Title: John Deere Co. v. Iverson (In re Iverson) | Date: Jul-20-1987 | Status: UNPUBLISHED (Judge Clark) | Case(s): 83PC-0666
In an adversary proceeding involving a farm equipment seller and two banks, the court sifted through the parties' arguments based on stipulated facts in order to resolve the priority of their conflicting security interests in various farm equipment.
Title: Wilkins v. Union Bank (In re Irving Fin. Corp.) | Date: Jul-20-1987 | Status: UNPUBLISHED (Judge Clark) | Case(s): 85PC-0181
Chapter 11 debtor pledged collateral to defendant bank based on bank's loan to debtor's subsidiary. Later, debtor sold the collateral and used the proceeds to pay off the loan. Chapter 11 trustee filed adversary complaint against bank, claiming the fund transfer from debtor was either a preference under 11 U.S.C. § 547 or a fraudulent conveyance under 11 U.S.C. § 548(a)(2). The court held that the payment was not a preference because bank had a perfected security interest in the collateral that was sold, and granted bank's motion for summary judgment on that issue. With respect to the fraudulent transfer claim, the court noted that transfers that solely benefit third parties generally are not considered supported by reasonably equivalent value, but that the indirect benefit exception precludes avoidance when debtor received the benefit of the transaction, despite third party participation. The court concluded that debtor's 80% ownership of the borrower raised issues of fact with respect to the quantity and nature of any indirect benefit debtor received from the transactions with bank. Accordingly, bank's motion for summary judgment was denied with respect to trustee's § 548 claim.

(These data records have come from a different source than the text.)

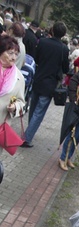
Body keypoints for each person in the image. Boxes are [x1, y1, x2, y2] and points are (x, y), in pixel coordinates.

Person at [21, 21, 69, 148]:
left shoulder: (42, 42)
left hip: (38, 79)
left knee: (33, 107)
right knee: (39, 111)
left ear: (52, 31)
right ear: (63, 34)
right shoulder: (64, 49)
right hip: (50, 84)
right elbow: (65, 68)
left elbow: (36, 58)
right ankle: (27, 137)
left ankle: (28, 132)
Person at [0, 34, 25, 176]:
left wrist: (15, 107)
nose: (14, 57)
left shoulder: (19, 78)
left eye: (16, 54)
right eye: (10, 53)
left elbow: (22, 101)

Title: Moxley v. Bingham (In re Moxley) | Date: Jul-16-1987 | Status: APPEAL Unpublished (U.S. District Court, Utah) | Case(s): 83C-2914
Debtor filed a motion to reopen his no asset chapter 7 bankruptcy to add omitted creditors. The bankruptcy court denied the motion without prejudice, indicating that it would reconsider the motion after liability had been determined in creditors' state court action. Creditors had sued debtor based on his prepetition sale of insurance to them, and their claim appeared to fall within the coverage of debtor's professional malpractice insurance. The district court ruled that the bankruptcy court had not abused its discretion by denying debtor's motion, since the available facts indicated that debtor's malpractice carrier would likely cover any damages award. Denial of the motion to reopen was affirmed.